Fentanyl, a powerful synthetic opioid, can be a hundred times more potent than heroin. Fatal in even tiny amounts, it can’t just be swept off the floor and back seat of a police car with a broom. The drug is so dangerous that even police narcotics sniffer dogs can die if they inhale a tiny bit of it. Police officers these days are specially trained not to touch or accidentally inhale unknown substances.
Capt. Wayne Pike said a deputy who was driving suspect Tannis Goodson, 29, to the Cumberland County Jail in Portland early on Sunday noticed the man had spilled fentanyl in the back seat and on the floor of the vehicle. Because the suspect had possibly spread the toxic powder onto his clothes or sheriff’s deputies working in the intake area of the jail, all operations there had to be stopped.

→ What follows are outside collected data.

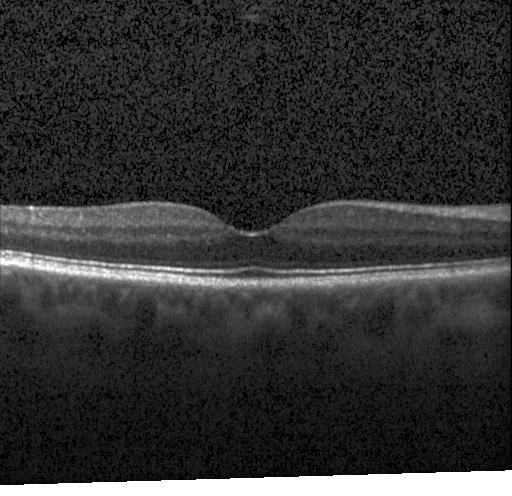 OCT B-scan. Impression: no evidence of choroidal neovascularization, diabetic macular edema, or drusen.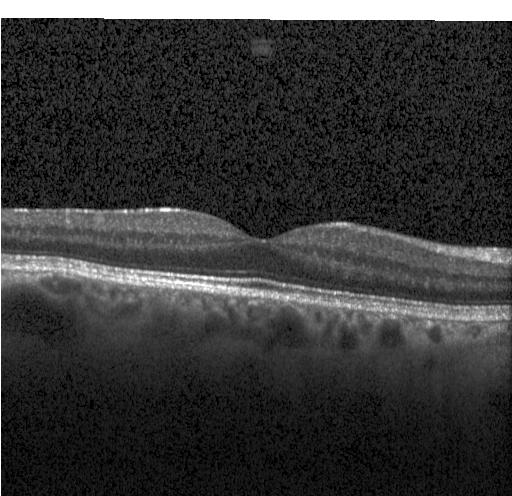 Retinal OCT cross-section.
Dx: neither choroidal neovascularization, diabetic macular edema, nor drusen.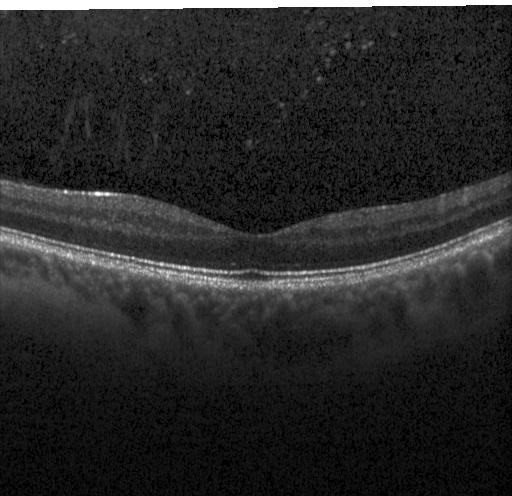
Dx: neither choroidal neovascularization, diabetic macular edema, nor drusen.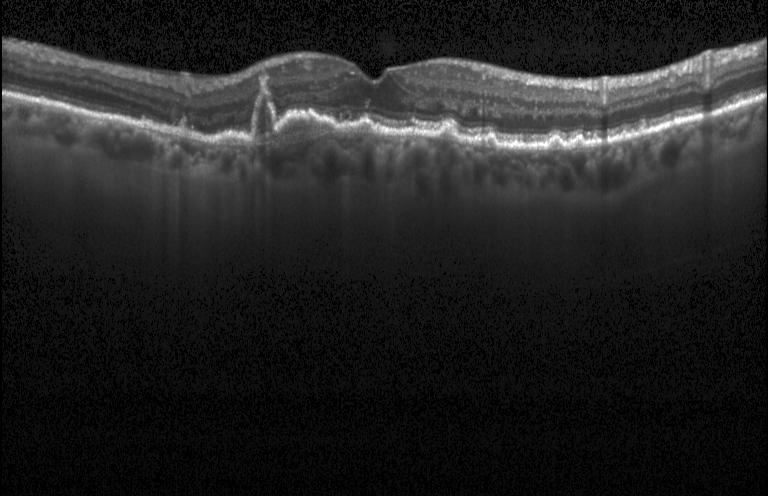
Optical coherence tomography B-scan. This B-scan demonstrates choroidal neovascularization (CNV).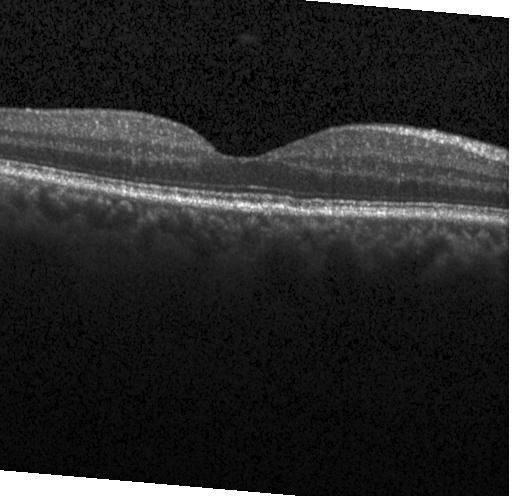 OCT finding: no CNV, no DME, and no drusen.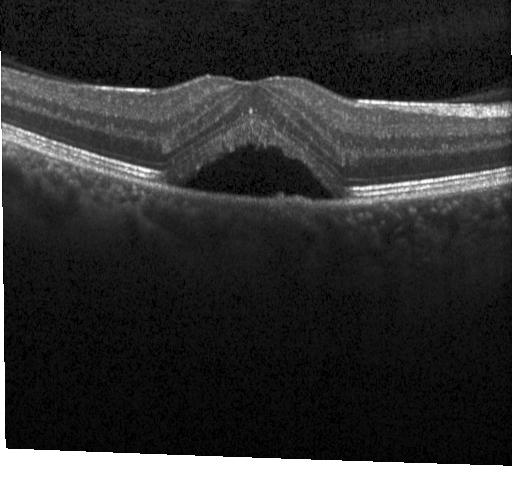 Impression: choroidal neovascularization.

The police vehicle was “locked down” for decontamination and Goodson was sent to the nearby Maine Medical Center to be checked out.
Neither the suspect nor the officers were found to be suffering from fentanyl poisoning.
Goodson has been charged with driving without a license, driving under the influence of drugs, breaking the terms of his supervised release, as well as possession of an illegal drug.
Not only can Fentanyl kill if a tiny bit is inhaled – it can also contaminate a person through skin contact. It interferes, particularly with respiration. Most police, firefighters, ambulance personnel and other first responders now carry naloxone, a drug designed to counteract the effects of an opioid overdose.
Maine suffered 86 drug-related deaths in the first 90 days of this year, according to the state’s attorney general, Janet Mills. Cheap and deadly fentanyl is driving the opioid epidemic, Mills said.
A study released this month by Maine’s chief medical examiner said that the number of drug fatalities this year has been about the same as a year earlier, but that the proportion of those deaths where fentanyl was involved has increased.
As in other areas of the United States, synthetic fentanyl has been taking over from misused prescription opioid painkillers. Deaths due to heroin have dropped, but synthetic fentanyl has largely made up the difference.
One death in Maine in the first part of this year involved carfentanil, a drug that can be even a thousand times more powerful than heroin.